About two months ago, the New York Times had a wonderful video on Jocelyn Bell, the Irish astronomer who discovered pulsars, rapidly rotating neutron stars that emit regular pulses of radio waves.
Jocelyn recounted her upbringing in an educated Quaker family who, despite the prevailing culture that women should get married, have children and be quiet, supported their daughter in her quest to get a scientific education. That said, for a woman born in 1943, wanting to go on in science and to quality schools for grad study would prove to be a trial.
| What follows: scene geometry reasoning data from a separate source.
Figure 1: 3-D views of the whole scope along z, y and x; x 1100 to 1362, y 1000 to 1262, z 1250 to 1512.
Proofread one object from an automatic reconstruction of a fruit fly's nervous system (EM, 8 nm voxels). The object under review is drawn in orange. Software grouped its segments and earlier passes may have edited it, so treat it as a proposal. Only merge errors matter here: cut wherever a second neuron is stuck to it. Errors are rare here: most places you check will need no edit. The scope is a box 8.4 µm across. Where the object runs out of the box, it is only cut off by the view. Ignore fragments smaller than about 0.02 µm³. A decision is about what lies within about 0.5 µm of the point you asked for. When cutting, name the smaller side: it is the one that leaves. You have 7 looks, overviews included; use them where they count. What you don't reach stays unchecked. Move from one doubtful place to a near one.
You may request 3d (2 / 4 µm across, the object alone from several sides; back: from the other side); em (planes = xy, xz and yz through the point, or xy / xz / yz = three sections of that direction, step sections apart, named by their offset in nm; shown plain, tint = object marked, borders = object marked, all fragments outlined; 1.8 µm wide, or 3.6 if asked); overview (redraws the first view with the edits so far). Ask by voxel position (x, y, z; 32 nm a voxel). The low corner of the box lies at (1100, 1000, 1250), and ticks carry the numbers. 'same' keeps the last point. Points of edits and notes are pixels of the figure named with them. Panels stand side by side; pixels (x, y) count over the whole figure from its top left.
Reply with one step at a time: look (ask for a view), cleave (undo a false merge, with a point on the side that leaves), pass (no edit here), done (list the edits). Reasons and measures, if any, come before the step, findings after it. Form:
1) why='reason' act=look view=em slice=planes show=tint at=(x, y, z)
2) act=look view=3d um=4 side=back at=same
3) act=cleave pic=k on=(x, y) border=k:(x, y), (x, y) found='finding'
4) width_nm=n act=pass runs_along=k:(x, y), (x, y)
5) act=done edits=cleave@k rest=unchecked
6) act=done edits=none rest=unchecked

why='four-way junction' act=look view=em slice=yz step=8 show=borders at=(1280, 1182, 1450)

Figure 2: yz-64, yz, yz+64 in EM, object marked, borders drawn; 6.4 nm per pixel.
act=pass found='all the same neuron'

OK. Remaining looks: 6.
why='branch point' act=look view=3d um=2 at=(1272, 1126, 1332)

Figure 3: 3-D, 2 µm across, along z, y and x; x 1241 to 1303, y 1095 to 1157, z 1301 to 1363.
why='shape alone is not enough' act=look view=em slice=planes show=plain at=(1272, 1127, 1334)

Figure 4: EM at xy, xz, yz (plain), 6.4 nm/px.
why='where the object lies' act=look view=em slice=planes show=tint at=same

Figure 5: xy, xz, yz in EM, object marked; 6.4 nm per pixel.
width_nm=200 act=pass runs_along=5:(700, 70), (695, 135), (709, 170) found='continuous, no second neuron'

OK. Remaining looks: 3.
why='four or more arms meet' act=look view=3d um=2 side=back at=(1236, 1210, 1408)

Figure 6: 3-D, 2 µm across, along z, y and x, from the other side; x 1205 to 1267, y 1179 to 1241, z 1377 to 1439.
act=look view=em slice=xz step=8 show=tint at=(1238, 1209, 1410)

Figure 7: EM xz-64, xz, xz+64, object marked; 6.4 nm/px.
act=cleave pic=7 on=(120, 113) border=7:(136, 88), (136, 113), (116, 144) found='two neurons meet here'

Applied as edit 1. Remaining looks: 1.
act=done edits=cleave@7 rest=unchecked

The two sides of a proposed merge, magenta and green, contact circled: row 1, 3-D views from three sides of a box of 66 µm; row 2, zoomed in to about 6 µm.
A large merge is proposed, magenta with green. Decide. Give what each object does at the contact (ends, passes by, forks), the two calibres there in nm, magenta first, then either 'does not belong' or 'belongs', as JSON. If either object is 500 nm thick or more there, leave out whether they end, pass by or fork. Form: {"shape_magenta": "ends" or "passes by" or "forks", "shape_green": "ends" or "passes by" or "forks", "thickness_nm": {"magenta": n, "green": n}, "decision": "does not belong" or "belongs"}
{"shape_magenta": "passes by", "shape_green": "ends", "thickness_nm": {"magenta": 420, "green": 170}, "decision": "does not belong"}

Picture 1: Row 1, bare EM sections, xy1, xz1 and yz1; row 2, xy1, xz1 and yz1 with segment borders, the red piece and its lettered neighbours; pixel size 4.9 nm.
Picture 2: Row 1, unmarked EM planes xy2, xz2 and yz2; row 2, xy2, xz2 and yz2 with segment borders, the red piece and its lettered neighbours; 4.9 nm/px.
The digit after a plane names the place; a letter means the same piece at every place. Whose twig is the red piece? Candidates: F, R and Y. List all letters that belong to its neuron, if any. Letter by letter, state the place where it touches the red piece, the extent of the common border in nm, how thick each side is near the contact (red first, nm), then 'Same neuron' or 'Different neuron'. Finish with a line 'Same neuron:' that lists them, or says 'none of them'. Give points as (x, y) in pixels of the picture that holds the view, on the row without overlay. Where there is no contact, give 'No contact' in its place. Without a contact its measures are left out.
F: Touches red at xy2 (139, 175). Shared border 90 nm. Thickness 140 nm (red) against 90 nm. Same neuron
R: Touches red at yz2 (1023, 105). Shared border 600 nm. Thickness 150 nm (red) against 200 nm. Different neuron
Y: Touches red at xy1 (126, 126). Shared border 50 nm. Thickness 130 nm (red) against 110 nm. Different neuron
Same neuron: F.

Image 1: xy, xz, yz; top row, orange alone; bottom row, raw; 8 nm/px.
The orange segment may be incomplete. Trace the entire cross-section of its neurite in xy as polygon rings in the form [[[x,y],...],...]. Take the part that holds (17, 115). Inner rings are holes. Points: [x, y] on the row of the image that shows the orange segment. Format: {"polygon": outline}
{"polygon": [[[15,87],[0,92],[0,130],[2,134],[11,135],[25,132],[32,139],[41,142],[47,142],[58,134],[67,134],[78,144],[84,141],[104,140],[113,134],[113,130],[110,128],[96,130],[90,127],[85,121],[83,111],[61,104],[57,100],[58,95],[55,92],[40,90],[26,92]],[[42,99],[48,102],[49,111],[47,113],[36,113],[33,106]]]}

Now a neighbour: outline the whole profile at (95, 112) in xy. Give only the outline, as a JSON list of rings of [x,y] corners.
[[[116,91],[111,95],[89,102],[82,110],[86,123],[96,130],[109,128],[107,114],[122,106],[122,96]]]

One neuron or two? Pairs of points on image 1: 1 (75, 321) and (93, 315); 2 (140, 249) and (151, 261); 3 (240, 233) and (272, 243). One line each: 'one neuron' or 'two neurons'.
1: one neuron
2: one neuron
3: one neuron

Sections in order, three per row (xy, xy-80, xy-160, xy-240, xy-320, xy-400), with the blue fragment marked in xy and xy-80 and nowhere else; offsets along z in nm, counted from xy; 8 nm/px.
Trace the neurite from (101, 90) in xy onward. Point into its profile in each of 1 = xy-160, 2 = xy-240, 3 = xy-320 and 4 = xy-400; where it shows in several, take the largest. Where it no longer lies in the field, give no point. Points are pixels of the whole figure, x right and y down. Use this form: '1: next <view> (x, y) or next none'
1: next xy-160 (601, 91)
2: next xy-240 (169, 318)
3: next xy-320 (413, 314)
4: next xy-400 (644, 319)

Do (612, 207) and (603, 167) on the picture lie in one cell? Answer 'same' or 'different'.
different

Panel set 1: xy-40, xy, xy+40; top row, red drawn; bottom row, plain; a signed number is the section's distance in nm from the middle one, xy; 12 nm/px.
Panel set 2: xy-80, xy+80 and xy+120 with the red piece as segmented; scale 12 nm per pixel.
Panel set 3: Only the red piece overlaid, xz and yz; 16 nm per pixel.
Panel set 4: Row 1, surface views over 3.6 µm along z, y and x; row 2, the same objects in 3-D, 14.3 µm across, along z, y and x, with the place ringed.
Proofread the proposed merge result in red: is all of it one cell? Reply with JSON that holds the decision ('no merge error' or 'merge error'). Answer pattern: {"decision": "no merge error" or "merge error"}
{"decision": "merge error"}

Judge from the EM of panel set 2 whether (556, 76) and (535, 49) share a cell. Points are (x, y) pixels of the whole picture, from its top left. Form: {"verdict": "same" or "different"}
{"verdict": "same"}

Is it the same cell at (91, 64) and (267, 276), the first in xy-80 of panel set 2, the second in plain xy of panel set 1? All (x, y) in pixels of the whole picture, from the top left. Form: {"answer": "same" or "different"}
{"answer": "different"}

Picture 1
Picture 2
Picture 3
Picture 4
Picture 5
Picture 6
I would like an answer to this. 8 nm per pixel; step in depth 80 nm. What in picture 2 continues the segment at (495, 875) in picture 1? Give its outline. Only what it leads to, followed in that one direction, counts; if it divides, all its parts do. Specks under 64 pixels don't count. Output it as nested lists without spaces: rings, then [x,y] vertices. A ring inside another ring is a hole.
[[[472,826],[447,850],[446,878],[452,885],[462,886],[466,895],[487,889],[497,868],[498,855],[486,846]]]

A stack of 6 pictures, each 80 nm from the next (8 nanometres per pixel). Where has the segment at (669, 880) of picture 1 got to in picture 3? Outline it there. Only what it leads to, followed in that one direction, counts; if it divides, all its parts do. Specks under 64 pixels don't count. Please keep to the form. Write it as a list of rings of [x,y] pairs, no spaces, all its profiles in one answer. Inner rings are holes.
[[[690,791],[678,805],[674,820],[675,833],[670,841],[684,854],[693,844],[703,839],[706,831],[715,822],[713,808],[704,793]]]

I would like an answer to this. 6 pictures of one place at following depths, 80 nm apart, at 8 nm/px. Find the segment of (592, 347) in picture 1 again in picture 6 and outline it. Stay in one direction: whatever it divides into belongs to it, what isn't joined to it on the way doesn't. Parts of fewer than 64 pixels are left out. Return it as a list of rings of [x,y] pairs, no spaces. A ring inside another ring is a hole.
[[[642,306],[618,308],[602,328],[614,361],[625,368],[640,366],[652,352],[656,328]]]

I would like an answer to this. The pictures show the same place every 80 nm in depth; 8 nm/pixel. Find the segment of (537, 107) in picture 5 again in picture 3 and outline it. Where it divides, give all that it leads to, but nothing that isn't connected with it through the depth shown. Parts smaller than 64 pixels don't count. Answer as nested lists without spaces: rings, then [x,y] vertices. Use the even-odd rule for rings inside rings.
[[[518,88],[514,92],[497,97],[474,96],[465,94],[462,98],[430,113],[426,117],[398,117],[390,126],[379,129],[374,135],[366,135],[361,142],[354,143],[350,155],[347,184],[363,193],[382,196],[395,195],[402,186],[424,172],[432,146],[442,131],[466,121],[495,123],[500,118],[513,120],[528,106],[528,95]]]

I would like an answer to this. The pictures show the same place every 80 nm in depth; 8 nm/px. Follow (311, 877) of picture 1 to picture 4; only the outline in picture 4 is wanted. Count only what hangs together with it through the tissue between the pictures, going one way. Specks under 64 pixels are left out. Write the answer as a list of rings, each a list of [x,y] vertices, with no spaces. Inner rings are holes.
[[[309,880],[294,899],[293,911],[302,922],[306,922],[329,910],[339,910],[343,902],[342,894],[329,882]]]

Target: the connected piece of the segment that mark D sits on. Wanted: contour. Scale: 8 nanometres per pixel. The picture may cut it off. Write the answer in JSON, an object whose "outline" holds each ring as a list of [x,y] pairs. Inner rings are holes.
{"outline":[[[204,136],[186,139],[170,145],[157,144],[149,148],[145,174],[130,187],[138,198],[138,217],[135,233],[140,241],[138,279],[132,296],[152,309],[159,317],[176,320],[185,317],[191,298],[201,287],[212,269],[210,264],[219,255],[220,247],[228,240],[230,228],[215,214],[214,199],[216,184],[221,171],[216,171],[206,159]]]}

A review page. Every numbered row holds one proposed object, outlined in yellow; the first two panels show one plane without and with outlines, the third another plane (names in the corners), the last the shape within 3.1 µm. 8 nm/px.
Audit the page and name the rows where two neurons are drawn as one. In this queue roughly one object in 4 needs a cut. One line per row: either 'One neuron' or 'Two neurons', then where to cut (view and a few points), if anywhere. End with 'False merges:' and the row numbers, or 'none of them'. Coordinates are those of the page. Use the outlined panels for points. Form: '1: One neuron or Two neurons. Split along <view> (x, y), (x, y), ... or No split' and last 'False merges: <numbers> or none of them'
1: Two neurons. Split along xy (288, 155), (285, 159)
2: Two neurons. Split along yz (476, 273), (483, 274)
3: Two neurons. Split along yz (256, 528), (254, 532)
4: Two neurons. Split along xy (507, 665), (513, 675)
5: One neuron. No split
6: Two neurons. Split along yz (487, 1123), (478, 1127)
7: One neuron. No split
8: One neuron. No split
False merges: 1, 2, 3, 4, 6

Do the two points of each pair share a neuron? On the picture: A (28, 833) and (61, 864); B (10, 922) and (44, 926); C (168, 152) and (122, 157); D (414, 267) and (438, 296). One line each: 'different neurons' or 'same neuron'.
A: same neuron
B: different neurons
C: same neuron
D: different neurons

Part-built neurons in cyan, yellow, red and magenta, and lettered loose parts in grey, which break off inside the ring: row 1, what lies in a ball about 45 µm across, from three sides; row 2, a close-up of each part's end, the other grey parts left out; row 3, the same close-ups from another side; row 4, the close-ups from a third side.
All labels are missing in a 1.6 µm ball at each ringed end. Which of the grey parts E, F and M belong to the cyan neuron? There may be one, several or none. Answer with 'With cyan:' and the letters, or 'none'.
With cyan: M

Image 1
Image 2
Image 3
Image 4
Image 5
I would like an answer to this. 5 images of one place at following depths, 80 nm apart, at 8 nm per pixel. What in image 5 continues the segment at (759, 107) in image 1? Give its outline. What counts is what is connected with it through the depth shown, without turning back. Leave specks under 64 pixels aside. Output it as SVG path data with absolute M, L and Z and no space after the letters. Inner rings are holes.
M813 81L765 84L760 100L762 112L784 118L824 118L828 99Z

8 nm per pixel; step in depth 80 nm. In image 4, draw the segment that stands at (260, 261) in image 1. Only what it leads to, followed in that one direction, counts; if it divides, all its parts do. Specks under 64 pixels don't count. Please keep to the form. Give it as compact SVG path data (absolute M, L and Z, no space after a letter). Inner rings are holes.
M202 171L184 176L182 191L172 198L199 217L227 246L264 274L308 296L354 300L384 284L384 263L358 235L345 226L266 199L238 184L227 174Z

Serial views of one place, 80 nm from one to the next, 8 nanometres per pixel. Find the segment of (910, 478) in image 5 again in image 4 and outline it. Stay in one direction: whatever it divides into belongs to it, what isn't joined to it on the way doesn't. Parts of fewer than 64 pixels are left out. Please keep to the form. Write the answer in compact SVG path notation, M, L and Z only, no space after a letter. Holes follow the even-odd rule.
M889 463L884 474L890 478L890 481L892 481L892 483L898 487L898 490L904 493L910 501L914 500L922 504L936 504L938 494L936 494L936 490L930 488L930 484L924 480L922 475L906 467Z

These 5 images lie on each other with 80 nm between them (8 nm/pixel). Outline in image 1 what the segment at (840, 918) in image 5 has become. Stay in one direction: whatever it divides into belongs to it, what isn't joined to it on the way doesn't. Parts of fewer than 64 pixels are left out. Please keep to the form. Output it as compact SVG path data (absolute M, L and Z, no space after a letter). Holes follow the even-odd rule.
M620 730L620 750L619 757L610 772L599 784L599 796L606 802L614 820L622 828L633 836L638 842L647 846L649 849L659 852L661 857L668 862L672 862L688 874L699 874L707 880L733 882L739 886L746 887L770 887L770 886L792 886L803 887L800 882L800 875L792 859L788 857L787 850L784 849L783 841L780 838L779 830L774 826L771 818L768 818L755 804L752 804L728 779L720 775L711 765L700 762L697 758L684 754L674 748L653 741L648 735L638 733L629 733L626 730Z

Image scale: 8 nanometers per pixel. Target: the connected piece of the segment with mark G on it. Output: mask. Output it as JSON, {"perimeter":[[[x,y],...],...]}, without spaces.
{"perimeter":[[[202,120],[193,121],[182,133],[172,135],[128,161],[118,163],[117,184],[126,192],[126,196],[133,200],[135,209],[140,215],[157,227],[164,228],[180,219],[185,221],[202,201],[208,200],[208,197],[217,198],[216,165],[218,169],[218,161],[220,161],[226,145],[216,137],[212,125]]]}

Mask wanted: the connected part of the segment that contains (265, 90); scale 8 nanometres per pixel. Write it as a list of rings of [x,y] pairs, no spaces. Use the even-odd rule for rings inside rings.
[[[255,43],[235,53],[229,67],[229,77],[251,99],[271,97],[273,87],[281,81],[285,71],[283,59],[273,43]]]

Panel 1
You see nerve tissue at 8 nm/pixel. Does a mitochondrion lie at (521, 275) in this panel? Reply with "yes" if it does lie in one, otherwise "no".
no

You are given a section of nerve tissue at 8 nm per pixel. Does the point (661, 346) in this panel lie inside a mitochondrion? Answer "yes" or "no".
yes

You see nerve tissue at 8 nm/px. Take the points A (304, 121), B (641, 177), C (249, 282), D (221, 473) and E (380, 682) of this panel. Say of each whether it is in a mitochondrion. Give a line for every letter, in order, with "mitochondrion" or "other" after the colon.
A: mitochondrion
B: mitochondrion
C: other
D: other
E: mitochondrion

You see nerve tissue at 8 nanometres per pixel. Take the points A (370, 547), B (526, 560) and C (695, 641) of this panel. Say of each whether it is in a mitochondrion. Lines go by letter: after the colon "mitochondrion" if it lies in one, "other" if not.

Jocelyn applied to Cambridge, not expecting to get in. She was accepted! (Jocelyn said she was convinced they were going to throw her out when they realized their mistake, but, she said, “I might as well try as hard as I could so I wouldn’t feel guilty” when it happened.)
She was the only “girl” in a class of 50 men. And it was the tradition that when a woman entered the classroom, she was greeted by catcalls and hoots. If she hadn’t been clear on what she wanted to do, she said, she would have taken some other path.
Her PhD project involved two years of constructing a radio telescope along with other grad students, to examine quasars. By the end of the two years, however, she and her advisor were the only ones left on the project. Though it was his idea and resources, she conceded, it was entirely her job to conduct the project and to record and analyze the data.
Analyzing the reams and reams of squiggles on mile-long printouts, she found a signature she couldn’t identify – a series of pulses a second or so apart. Her advisor said it was interference and of no consequence, but she knew it was not. Turning up the speed of the recorder to enlarge the squiggles revealed that this was a new and unexplained phenomenon. Only then did her advisor agree.
So important was the discovery of pulsars, a Nobel prize was awarded. However, because Jocelyn Bell was “only” a grad student and a woman, she was given no credit. the Nobel committee awarded the prize to her advisor and the head of the radio astronomy department. (Jocelyn says she didn’t really mind, because it was a thrill and an honor that pulsars were considered worthy of the prize.)
In fact, when she did get married, she left Cambridge in deference to her husband who had gotten a job elsewhere. One might have expected her to be bitter. But, in fact, she says that if she had stayed single, she probably would have gotten a position at Cambridge and lived a much narrower life. Instead, she has had many very interesting positions and made a difference by encouraging young people like herself who might otherwise have been discouraged.
An amazing, inspiring, appealing story of overcoming obstacles and being open to new experience.
As for myself, I must admit that I have a harder time staying so positive. Winding back my life to adolescence, I guess I expected that I would contribute something to the world. Hopefully in science, but maybe in literature. Instead, I moved from state to state, country to country, reinventing myself every time my husband got a new job. I got degrees in Psychology, Computer Science and Business. Worked as a secretary, taught English in Hong Kong and Russian in Georgia. Worked in the computer department of a French airline firm, a toy company in New Jersey, a shipping firm in New York City, and a retail chain in Seattle. Wrote nine books and six plays.
Sure, there were setbacks: my grad school supervisor, who didn’t acknowledge my work in our paper; and who gave away my fellowship when I returned from Hong Kong, where we’d gone for the year on my husband’s grant. Or the time I was fired from the Bon Marche Department store chain because of “complaints,” though I still say it was because I wasn’t nice enough to the vice president who chased me around the desk. Or trying interminably to get an agent for my books, where everyone said they wanted something different, but when they got it, they didn’t want it.
But there was the birth of our son, Daniel. And opening up the boxes of my newly published books. Swimming with the sting rays in the Cayman Islands. The births of our four grandchildren. Eating brie, in Brie, France. Meeting Stephen Gould, Elie Wiesel, John Kenneth Galbraith, Jane Goodall, Doris Kearns Goodwin, and the president of Iceland, among many others, at universities my husband led.
Hopefully, one can attain wisdom by age 73 and put the whole gestalt of my life in context. Find some precepts that order it. Though, at the moment, I can’t seem to think of anything. No, Wait! Two silly things made an impression.
Ed Harris’ invocation from the film Apollo 13: “Failure is not an option.” Keep going, it seemed to say to me. Failure is not a reason to quit.
And, for some reason, an interview with Jeff Bezos some years ago, in which he was asked what he most believed in living his life. “No regrets,” he said. (Never mind that I can see a few things in his life that, perhaps, I would regret if I were he. But maybe that’s the point. You get to decide for yourself.)
And now there’s Jocelyn Bell, who made the sweetest of lemonade out of a bushel of lemons.
I suppose one can make a point that each one of these lessons begins with a negative. But they are positive in the face of a negative. If that makes any sense.
Looking back, I guess if I had stayed in one place, I might have attained my adolescent goal. But it would have been a narrow academic life. Instead, I have had many very interesting positions.
It’s all in the way you look at it, I suppose. Anyway, no regrets.